Your solution to this assignment should be uploaded to HW 3 on moodle by 11:55 PM on Sunday, 15 February, 2015.
The objective
This assignment has one big objective: Showing that you can write a program following a well documented interface on your own.
The task
The big view
The task is to do a little web scraping. Specifically, to write a program that is started from a command similar to the following:
[…]$ home3sol http://blah.com/blither.html
The program will download the referenced URL, perhaps by connecting to the web server and then search the HTML for hyperlinks. In those cases, the program will print the hyperlink target and the hyperlink text (without any internal tags). For example, if the downloaded page contains the following text:
<p> This is a repeat of <a href="../../../Fall2003/363/projects/index.html">CSCI 363 Exercise 2</a> from the Fall 2003 semester. </p>
Output similar to one of following would be printed.
CSCI 363 Exercise 2 ==> ../../../Fall2003/363/projects/index.html
CSCI 363 Exercise 2 ==> ../../../Fall2003/363/projects/index.html
Is that really possible?
Yes! And it isn’t that hard because there is a Python module
HTMLParser
that does all the hard work.
Remember the objective: following a well documented interface
on your own.
Your need to read the
HTMLParser
documentations
and look at some examples before you start programming.

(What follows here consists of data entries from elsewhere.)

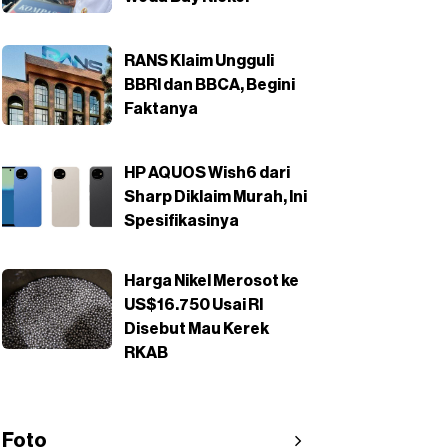
RANS Klaim Ungguli
BBRI dan BBCA, Begini
Faktanya
HP AQUOS Wish6 dari
Sharp Diklaim Murah, Ini
Spesifikasinya
Harga Nikel Merosot ke
US$16.750 Usai RI
Disebut Mau Kerek
RKAB
Foto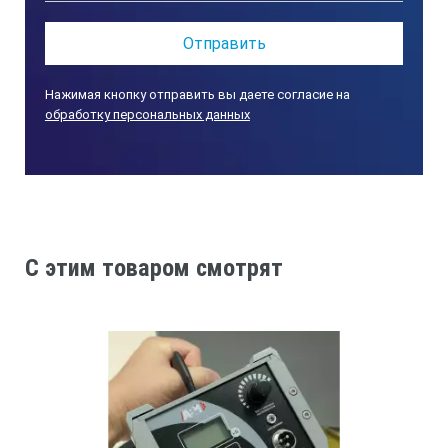
30-35
Скорость перемещения контрольного щупа вдоль газопрово
Нажимая кнопку отправить вы даете согласие на
обработку персональных данных
8
Виды индикации:
C этим товаром смотрят
включение тумблера питания
световая
Виды индикации: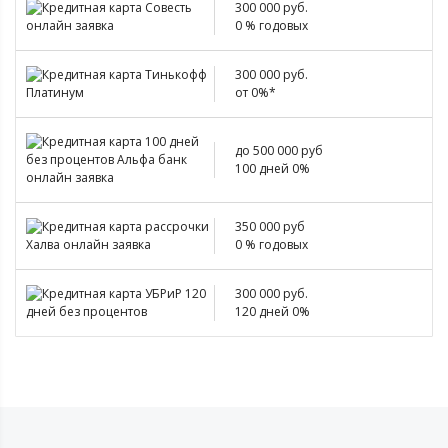
300 000 руб.
0 % годовых
300 000 руб.
от 0%*
до 500 000 руб
100 дней 0%
350 000 руб
0 % годовых
300 000 руб.
120 дней 0%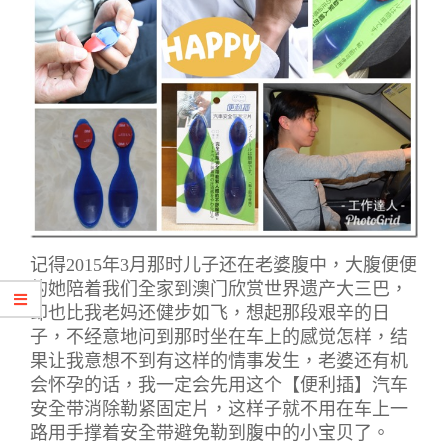
记得2015年3月那时儿子还在老婆腹中，大腹便便
的她陪着我们全家到澳门欣赏世界遗产大三巴，
却也比我老妈还健步如飞，想起那段艰辛的日
子，不经意地问到那时坐在车上的感觉怎样，结
果让我意想不到有这样的情事发生，老婆还有机
会怀孕的话，我一定会先用这个【便利插】汽车
安全带消除勒紧固定片，这样子就不用在车上一
路用手撑着安全带避免勒到腹中的小宝贝了。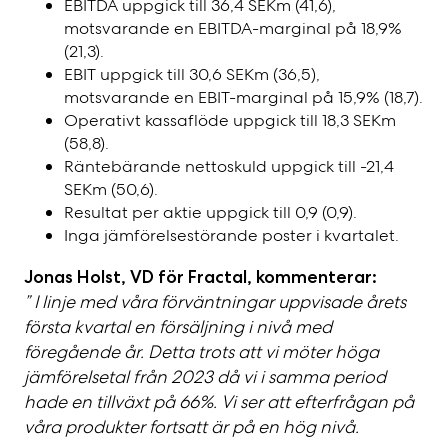
EBITDA uppgick till 36,4 SEKm (41,6),
motsvarande en EBITDA-marginal på 18,9%
(21,3).
EBIT uppgick till 30,6 SEKm (36,5),
motsvarande en EBIT-marginal på 15,9% (18,7).
Operativt kassaflöde uppgick till 18,3 SEKm
(58,8).
Räntebärande nettoskuld uppgick till -21,4
SEKm (50,6).
Resultat per aktie uppgick till 0,9 (0,9).
Inga jämförelsestörande poster i kvartalet.
Jonas Holst, VD för Fractal, kommenterar:
” I linje med våra förväntningar uppvisade årets
första kvartal en försäljning i nivå med
föregående år. Detta trots att vi möter höga
jämförelsetal från 2023 då vi i samma period
hade en tillväxt på 66%. Vi ser att efterfrågan på
våra produkter fortsatt är på en hög nivå.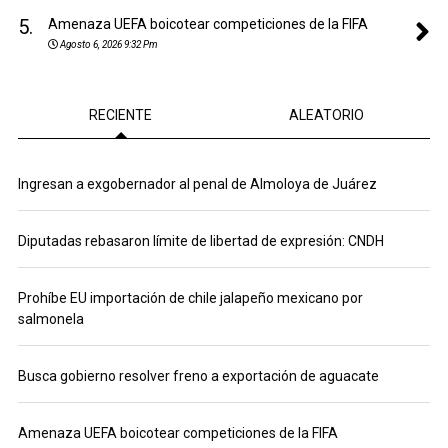
5.
Amenaza UEFA boicotear competiciones de la FIFA
Agosto 6, 2026 9:32 Pm
RECIENTE
ALEATORIO
Ingresan a exgobernador al penal de Almoloya de Juárez
Diputadas rebasaron límite de libertad de expresión: CNDH
Prohíbe EU importación de chile jalapeño mexicano por
salmonela
Busca gobierno resolver freno a exportación de aguacate
Amenaza UEFA boicotear competiciones de la FIFA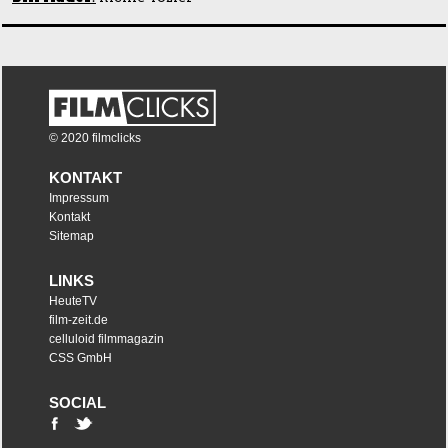
© 2020 filmclicks
KONTAKT
Impressum
Kontakt
Sitemap
LINKS
HeuteTV
film-zeit.de
celluloid filmmagazin
CSS GmbH
SOCIAL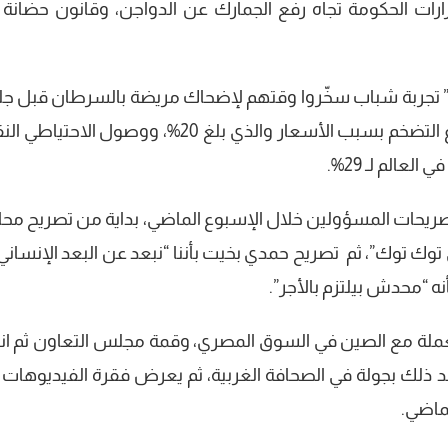
ات الحكومة تجاه رفع الجمارك عن الدواجن، وقانون حضانة ا
لوة” تجربة شباب سخّروا وقتهم لإضحاك مريضة بالسرطان قبل ج
العلاج، أما فقرة الأرقام فيوضح خلالها ارتفاع التضخم بسبب الأسعار والذي بلغ 20%، ووصول ال
صريحات المسؤولين خلال الإسبوع الماضي، بداية من تصريح مح
 توك توك”، ثم تصريح حمدي بخيت بأننا “نبعد عن البعد الإنساني
نه “محدش بيلتزم بالأجر”.
العملة مع الصين في السوق المصري، وقمة مجلس التعاون ثم انت
بعد ذلك بجولة في الصحافة الغربية، ثم يعرض فقرة الفيديوهات ا
ماضي.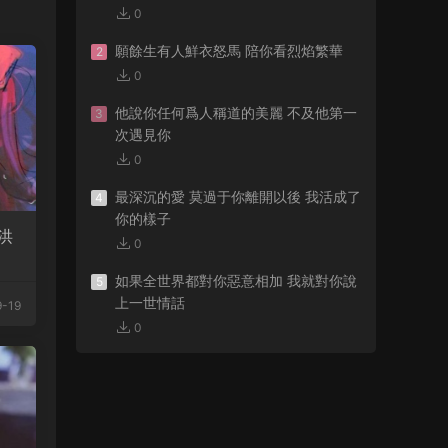
0
願餘生有人鮮衣怒馬 陪你看烈焰繁華
2
0
他說你任何爲人稱道的美麗 不及他第一
3
次遇見你
0
最深沉的愛 莫過于你離開以後 我活成了
4
你的樣子
洪
0
如果全世界都對你惡意相加 我就對你說
5
上一世情話
-19
0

Remember that the syllabus requires you to “cite any sources, including the work or advice of other students, used in completing their assignments”.

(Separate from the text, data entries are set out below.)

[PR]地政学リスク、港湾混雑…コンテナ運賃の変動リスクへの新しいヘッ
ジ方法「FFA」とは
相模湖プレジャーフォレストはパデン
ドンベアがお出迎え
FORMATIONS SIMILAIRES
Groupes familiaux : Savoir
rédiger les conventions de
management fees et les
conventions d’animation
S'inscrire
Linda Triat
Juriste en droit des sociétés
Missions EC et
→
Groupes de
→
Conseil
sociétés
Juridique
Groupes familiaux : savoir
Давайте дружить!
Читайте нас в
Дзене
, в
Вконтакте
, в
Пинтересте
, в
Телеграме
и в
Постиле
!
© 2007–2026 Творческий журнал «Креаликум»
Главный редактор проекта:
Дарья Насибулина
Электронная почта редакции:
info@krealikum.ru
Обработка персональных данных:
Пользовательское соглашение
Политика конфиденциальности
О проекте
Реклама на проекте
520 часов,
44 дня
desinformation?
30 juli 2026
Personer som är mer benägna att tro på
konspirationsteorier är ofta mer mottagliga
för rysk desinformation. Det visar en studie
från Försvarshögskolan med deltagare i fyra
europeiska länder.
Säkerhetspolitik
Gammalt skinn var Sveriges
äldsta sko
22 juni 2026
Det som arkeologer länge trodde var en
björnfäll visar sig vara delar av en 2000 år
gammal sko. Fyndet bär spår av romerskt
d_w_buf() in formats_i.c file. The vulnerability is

Do I really have to use the socket
stuff?
You can use Python’s
urllib2
module if you wish.
Grading
Your program should to be well-written and well-documented. They are also expected to be robust with the following exception: If the URL has illegal URL, your program is allowed to go down in flames. In order to receive more than 50%, your program must demonstrate that it has been tested. In order to receive more than 25%, your program must be written in legal Python.